Category: Software protection

Anti-debugging techniques of the past

~ Nate Lawson ~ 1 Comment

During the C64 and Apple II years, a number of interesting protection schemes were developed that still have parallels in today’s systems. The C64/1541 disk drive schemes relied on cleverly exploiting hardware behavior since there was no security processor onboard to use as a root of trust. Nowadays, games or DRM systems for the PC still have the same limitation, while modern video game systems rely more on custom hardware capabilities.

Most targeted anti-debugger techniques rely on exploiting shared resources. For example, a single interrupt vector cannot be used by both the application and the debugger at the same time. Reusing that resource as part of the protection scheme and for normal application operations forces the attacker to modify some other shared resource (perhaps by hooking the function prologue) instead.

One interesting anti-debugger technique was to load the computer’s protection code into screen memory. This range of RAM, as with modern integrated video chipsets, is regular system memory that is also mapped to the display chip. Writing values to this region changes the display. Reading it returns the pixel data that is onscreen. Since it’s just RAM, the CPU can execute out of it as well but the user would see garbage on the screen. The protection code would change the foreground and background colors to be the same, making the data invisible while the code executed.

When an attacker broke into program execution with a machine language monitor (i.e., debugger), the command prompt displayed by the monitor would overwrite the protection code. If it was later resumed, the program would just crash because the critical protection code was no longer present in RAM. The video memory was a shared resource used by both the protection and the debugger.

Another technique was to load code into an area of RAM that was cleared during system reset. If an attacker reset the machine without powering it off, the data would ordinarily still be present in RAM. However, if it was within a region that was zeroed by the reset code in ROM, nothing would remain for the attacker to examine.

As protection schemes became stronger in the late 1980’s, users resorted to hardware-based attacks when software-only copying was no longer possible. Many protection schemes took advantage of the limited RAM in the 1541 drive (2 KB) by using custom bit encoding on the media and booting a custom loader/protection routine into the drive RAM to read it. The loader would lock out all access by the C64 to drive memory so it could not easily be dumped and analyzed.

The copy system authors responded in a number of ways. One of them was to provide a RAM expansion board (8 KB) that allowed the custom bit encoding to be read all in one chunk, circumventing the boundary problems that occurred when copying in 2 KB chunks and trying to stitch them back together. It also allowed the protection code in the drive to be copied up to higher memory, saving it from being zeroed when the drive was reset. This way the drive would once again allow memory access by the C64 and the loader could be dumped and analyzed.

Collected data
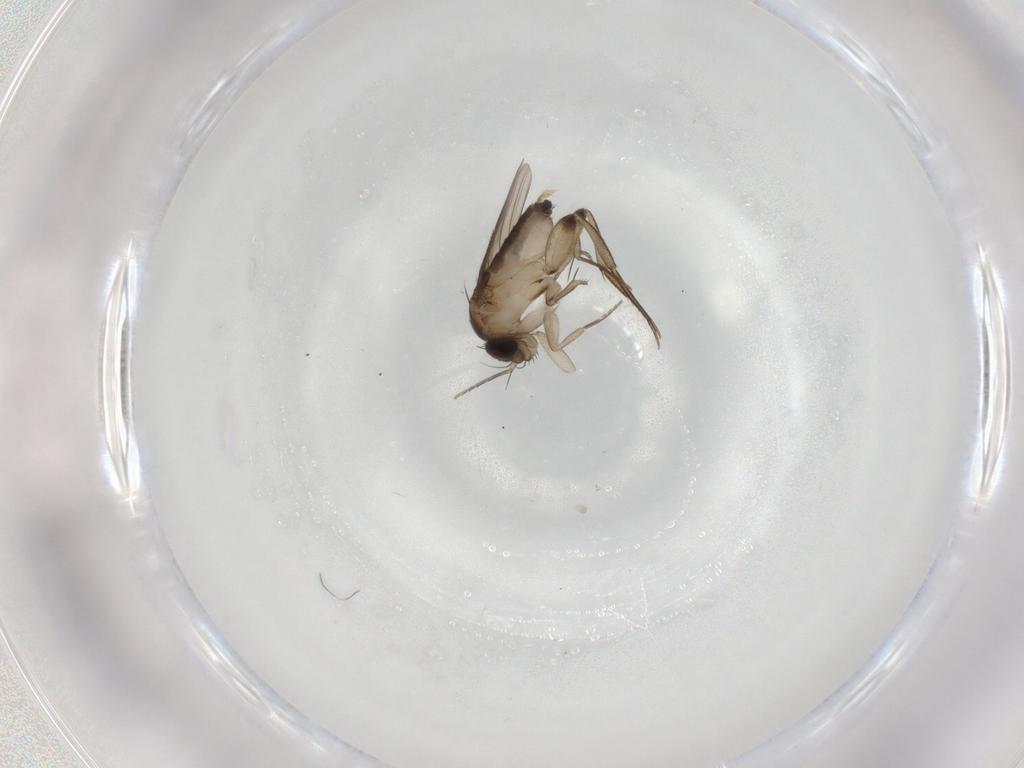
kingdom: Animalia
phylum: Arthropoda
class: Insecta
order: Diptera
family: Phoridae
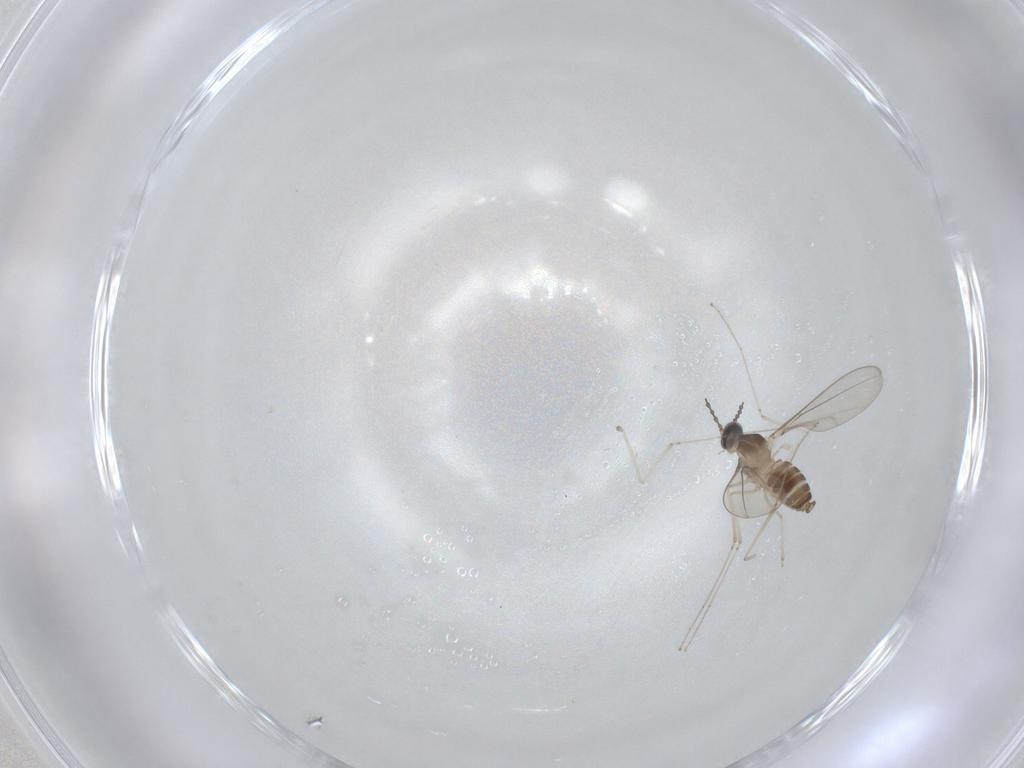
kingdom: Animalia
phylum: Arthropoda
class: Insecta
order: Diptera
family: Cecidomyiidae
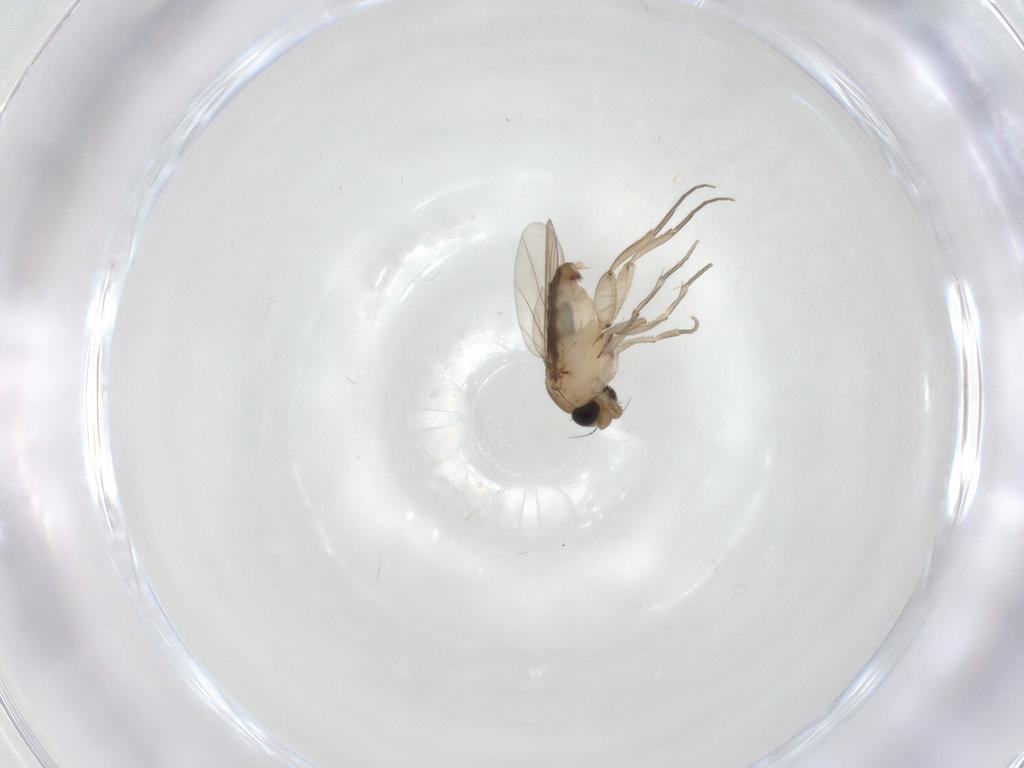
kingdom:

> **TASK DETAILS**: Do these statements agree with the article on anti-debugging techniques? For each, answer yes or no and quote the deciding words. (a) The 1541 drive had 2 KB of RAM. (b) Protection code placed in screen memory was hidden by switching the display off. (c) The RAM expansion board offered by copy system authors held 16 KB.

> **ANSWER TO THIS EXERCISE**:
(a) Yes: "the limited RAM in the 1541 drive (2 KB)"
(b) No: "The protection code would change the foreground and background colors to be the same, making the data invisible while the code executed."
(c) No: "a RAM expansion board (8 KB)"